A friend tells me he smelled gas in his apartment and told his
landlady, and she tells him that 3 gas company cars and a fire engine
showed up. They told him there was nothing wrong with smelling a
little gas at startup of the water heater.
A couple weeks later, the landlady had a plumber in because of clogged
drains. He looked at the same water heater and said that it was
against code (in Maryland, Baltimore City) to use flexible gas pipe
for a water heater..
Is this true?
My friend wonder if there were three gas company cars and a fire
engine, how come none of them complained about the flexible gas pipe??
The plumber wanted 250 to replace the flex pipe with the right pipe.
She thought it was too much. What sounds right to you guys?

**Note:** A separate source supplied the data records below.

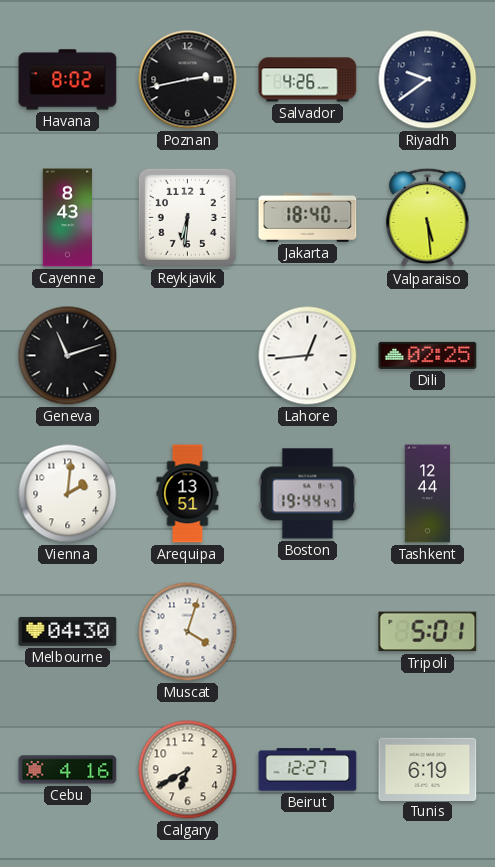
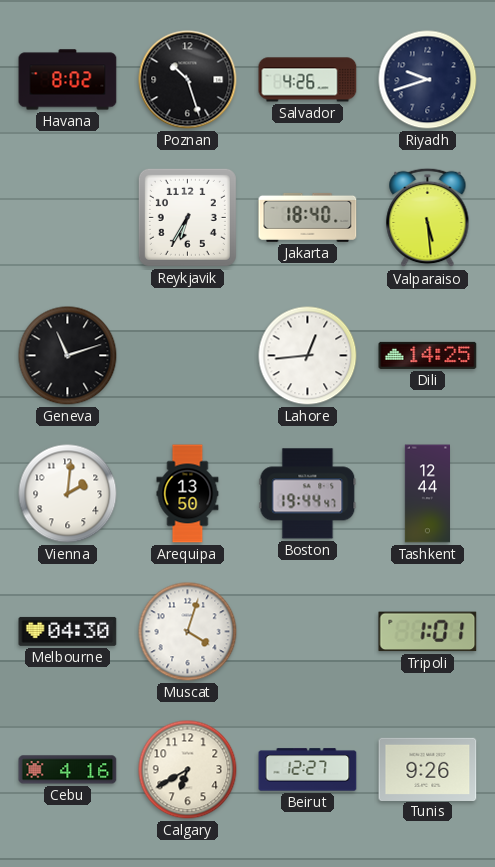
Poznan: 2:43 -> 10:27
Riyadh: 9:39 -> 9:42
Cayenne: 8:43 -> none
Reykjavik: 6:31 -> 6:35
Dili: 02:25 -> 14:25
Arequipa: 13:51 -> 13:50
Tripoli: 5:01 -> 1:01
Tunis: 6:19 -> 9:26
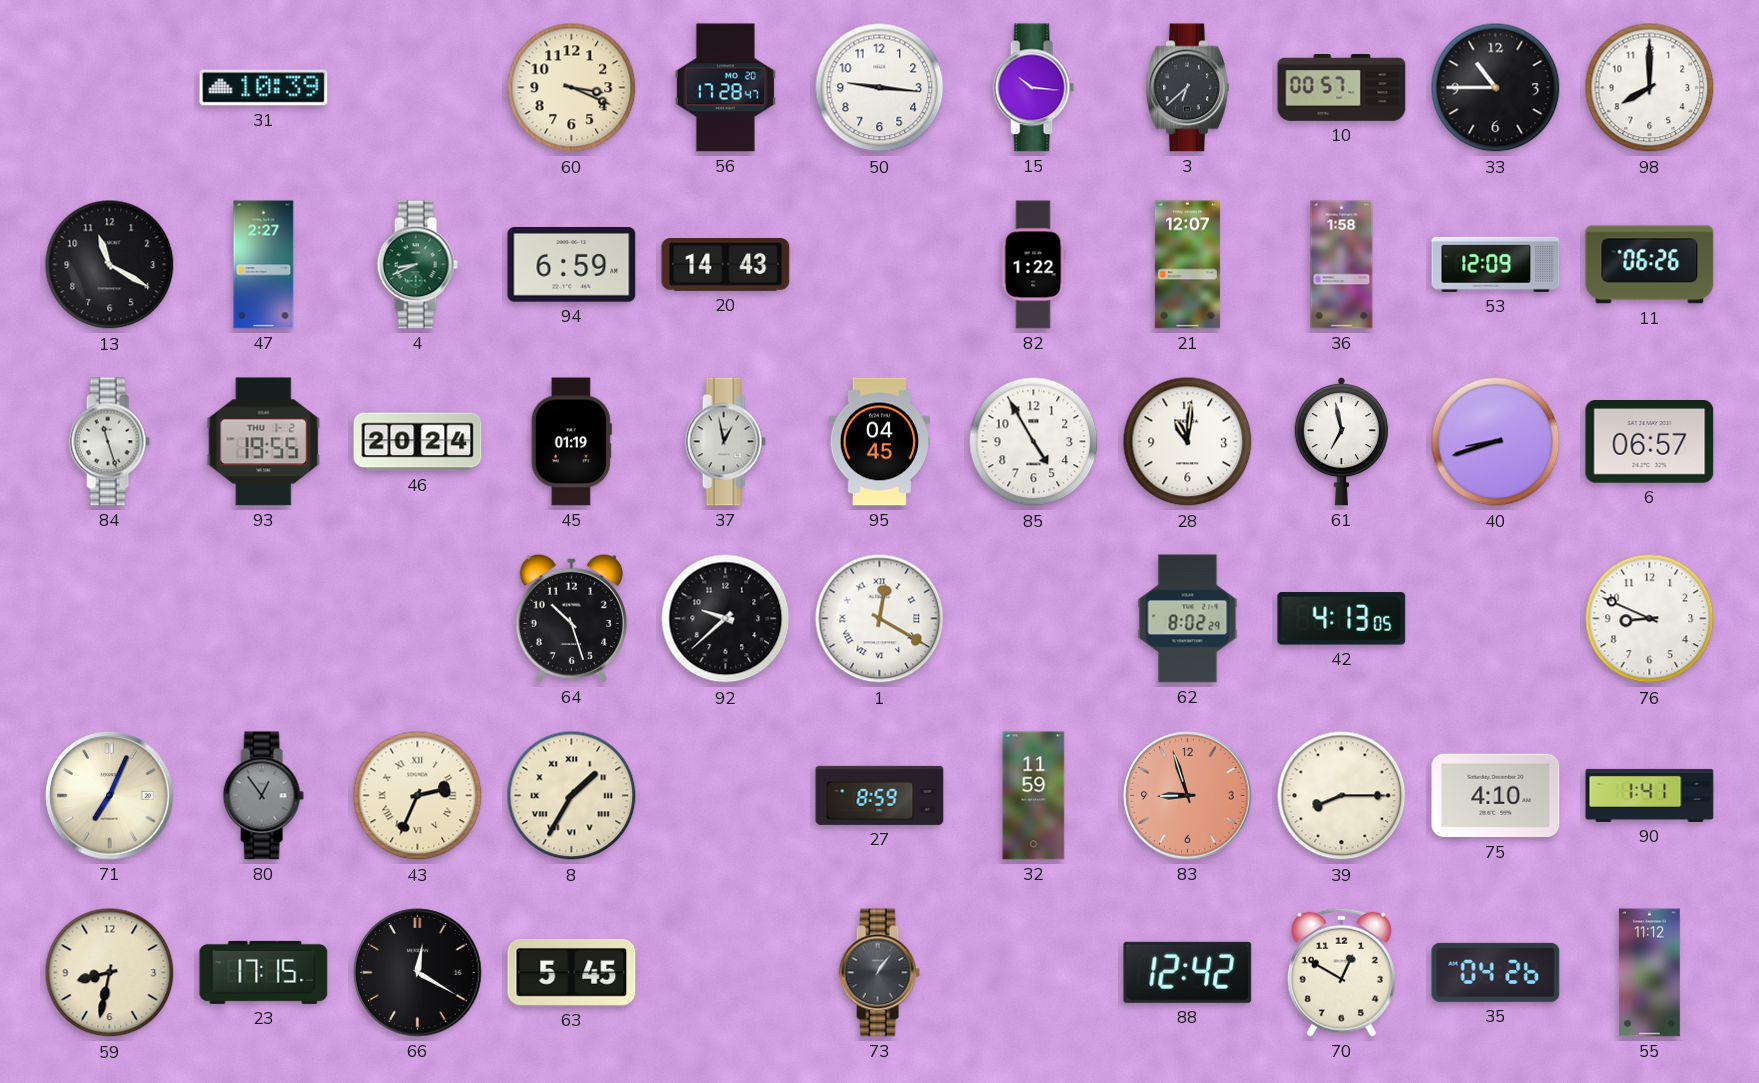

I'm honestly not familiar with the code in your area, but I find it
hard to believe that water heater manufacturers would sell something
that was against code everywhere:
http://tinyurl.com/2yldmg <--------- a place to buy flexible
At one time many gas codes forbade flex pip as it would start to leak after
years of vibration. Now many have required it for seismic reasons. Make a
phone call to the gas inspector to be sure.

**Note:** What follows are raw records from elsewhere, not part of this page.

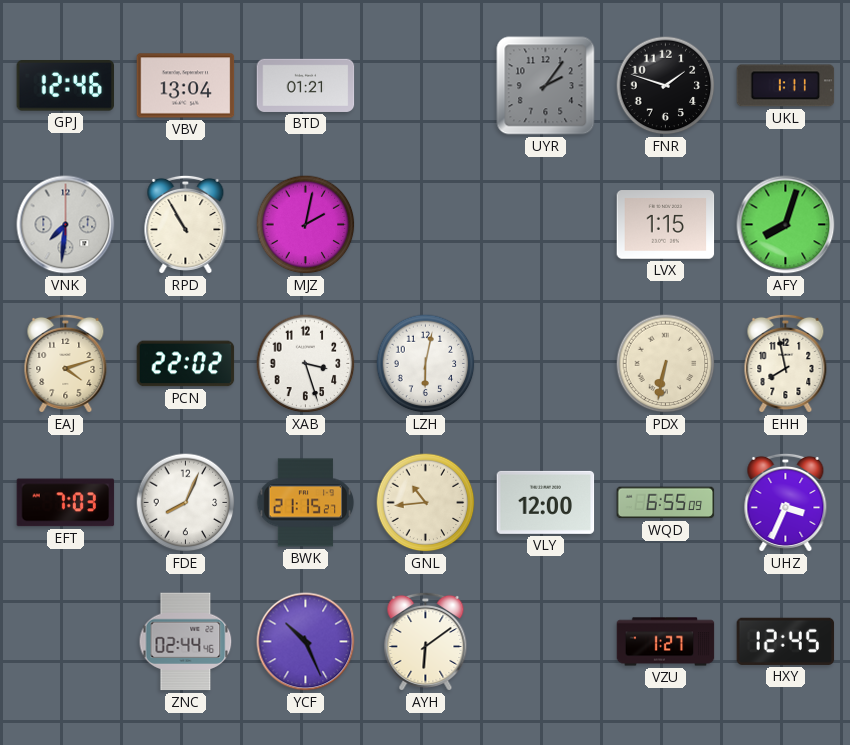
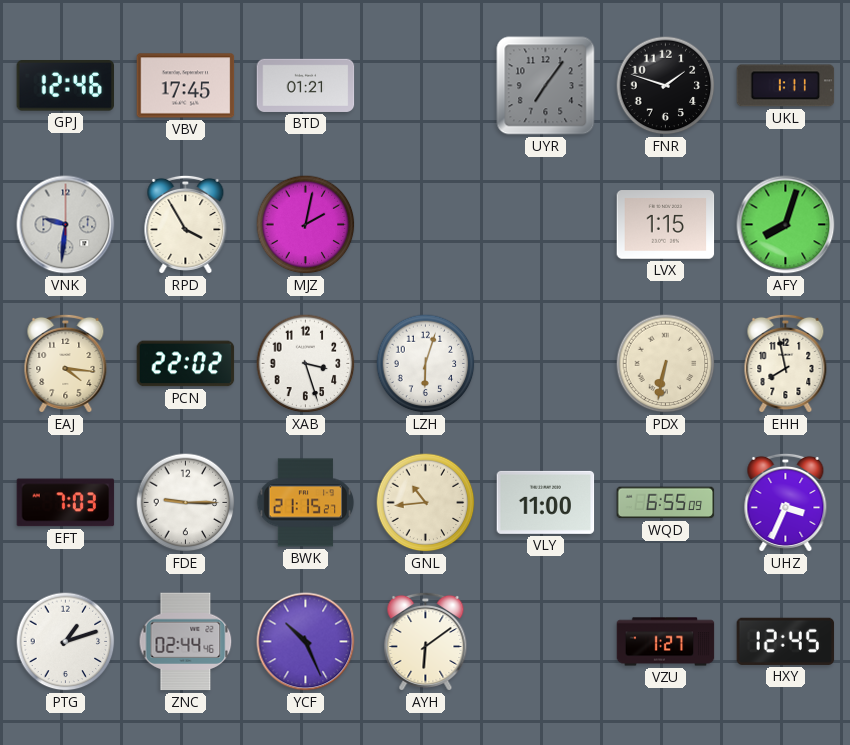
VBV: 13:04 -> 17:45
UYR: 2:06 -> 7:06
VNK: 7:31 -> 9:31
RPD: 10:55 -> 3:55
EAJ: 4:12 -> 4:16
LZH: 6:02 -> 6:03
FDE: 8:04 -> 9:15
VLY: 12:00 -> 11:00
PTG: none -> 1:12
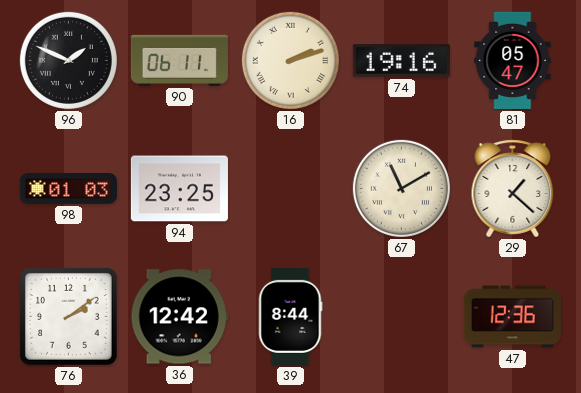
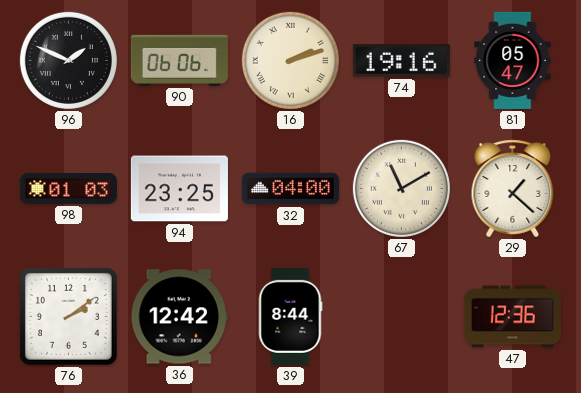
90: 06:11 -> 06:06
32: none -> 04:00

$250 sounds a little high but I can't see from here what may be entailed.
Depending on where you live, it might not be code to *install* a WH/
stove/dryer/whatever with flex pipe, but that doesn't mean that all
existing installations need to be changed. There's a good possibility
that if the unit was installed to what ever code existed at the time
of installation, it could be grandfathered and would still be
I doubt the gas company or firemen would bother to try and determine
the date of the installation and match it against the relevant code
unless they found something seriously wrong with the current setup.

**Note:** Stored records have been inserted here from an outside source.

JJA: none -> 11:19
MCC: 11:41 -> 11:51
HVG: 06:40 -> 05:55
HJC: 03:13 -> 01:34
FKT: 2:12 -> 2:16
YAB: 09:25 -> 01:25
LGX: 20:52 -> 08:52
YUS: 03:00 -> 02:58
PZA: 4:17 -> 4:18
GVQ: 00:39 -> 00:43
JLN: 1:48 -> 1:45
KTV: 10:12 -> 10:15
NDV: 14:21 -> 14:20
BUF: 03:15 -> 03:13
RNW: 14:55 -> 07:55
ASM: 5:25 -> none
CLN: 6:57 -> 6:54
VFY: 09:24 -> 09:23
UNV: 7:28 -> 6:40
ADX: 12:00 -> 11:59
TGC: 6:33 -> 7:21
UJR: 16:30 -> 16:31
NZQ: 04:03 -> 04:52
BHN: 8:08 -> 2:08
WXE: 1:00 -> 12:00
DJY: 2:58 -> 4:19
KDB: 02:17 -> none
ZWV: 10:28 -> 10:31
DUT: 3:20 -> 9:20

If that's the case, then the plumber may simply have been less than
totally honest to try get the landlady to change the pipe. If he said
"Ya know, you can't install a WH with flex pipe", he wouldn't be lying
if that's the current code. If he then offered to replace the flex
with solid, he could be considered to be rather sneaky, but not really
Please note that I'm not saying the use of flex pipe was ever allowed
or that it wasn't, because I don't know that answer. I'm only offering
one explanation as to why the gas company or firemen didn't say
anything about it.
So my friend called the gas company and learned that it is just
recently that hard pipe must be used for water heaters. The person on
the phone didn't know if that was just Baltimore City or some broader
Edwin, there is very little siesmic activity around here.